Tuesday, May 8, 2018

Music: "Mukanya" Comes Home; Thomas Mapfumo's Triumphant Zimbabwe Show

Thomas Mapfumo, holding a copy of a July 1984 edition of a magazine featuring his cover story. After 18 years in self-imposed exile, one of Zimbabwe's most popular and outspoken musicians, has returned home.
Jekesai Njikizana/AFP/Getty Images
-NPR Music
After a 14-year absence, Thomas Mapfumo and The Blacks Unlimited rocked until dawn at Glamis Arena, an open-air stadium packed with some 20,000 fans of three generations. Mapfumo — Mukanya to his fans, a reference to his totem, the baboon — moved his family out of the country in 2000, to escape turmoil and harassment under the regime of Robert Mugabe. Mugabe and members of his ZANU-PF party were frequent targets in Mapfumo's barbed songs and public statements. But since Mugabe's military-enabled ouster last November, efforts have been underway to get Mapfumo back to the country and in front of the audience that loves him most.
In Harare, Zimbabwe, on Saturday, April 28, it happened.
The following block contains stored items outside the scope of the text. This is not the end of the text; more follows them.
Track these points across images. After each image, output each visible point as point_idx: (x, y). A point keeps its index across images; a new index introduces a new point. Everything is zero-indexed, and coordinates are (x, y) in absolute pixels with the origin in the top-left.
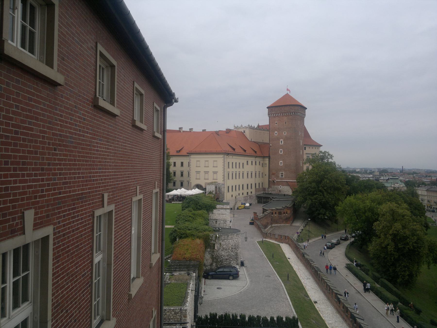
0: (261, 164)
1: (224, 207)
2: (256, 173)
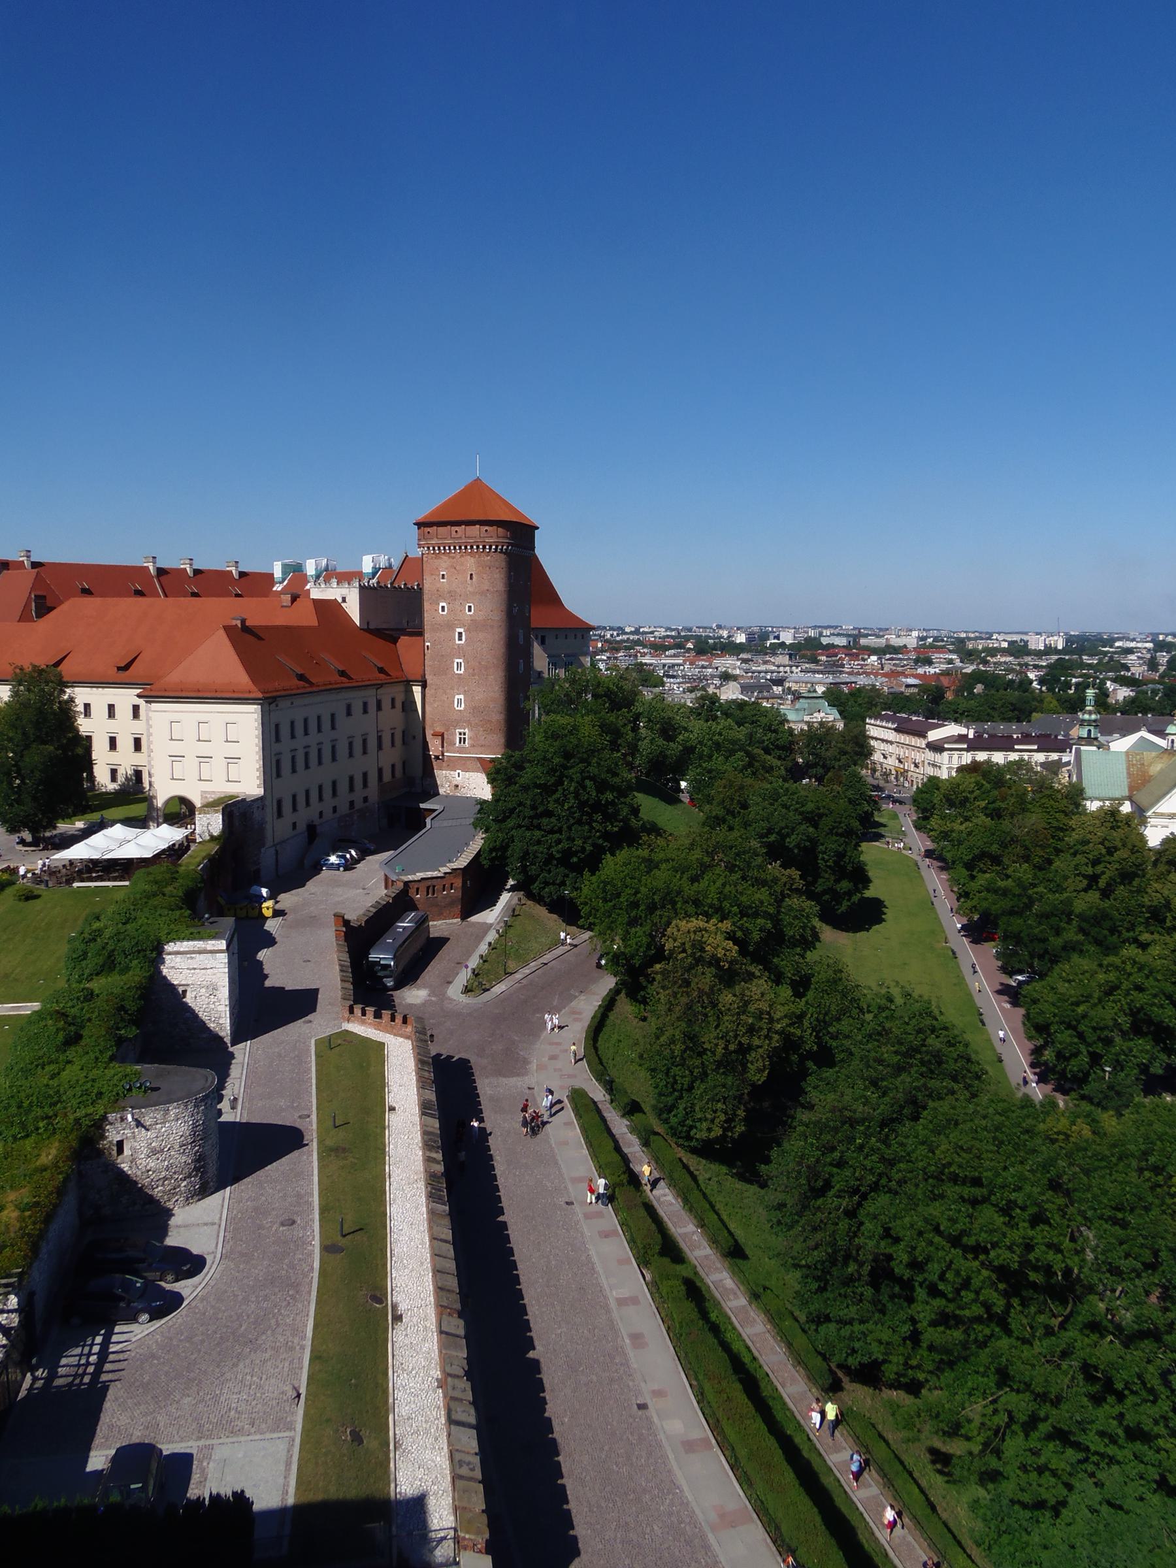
0: (399, 704)
1: (209, 948)
2: (380, 738)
Mapfumo last performed in Zimbabwe in April, 2004. For fans of an artist who once prowled the stages of Harare four or five nights a week, it's been a long dry spell. In the meantime, a whole generation of Zimbabweans has come of age knowing his music mostly from their parents' CD players and in public transport vans, or
 kombies. But it was clear from advance ticket sales that the interest in this historic concert was intense."I thought maybe I wasn't going to be able to come back here while I was still alive," mused Mapfumo the day before the big show. "But by the grace of God, I'm here."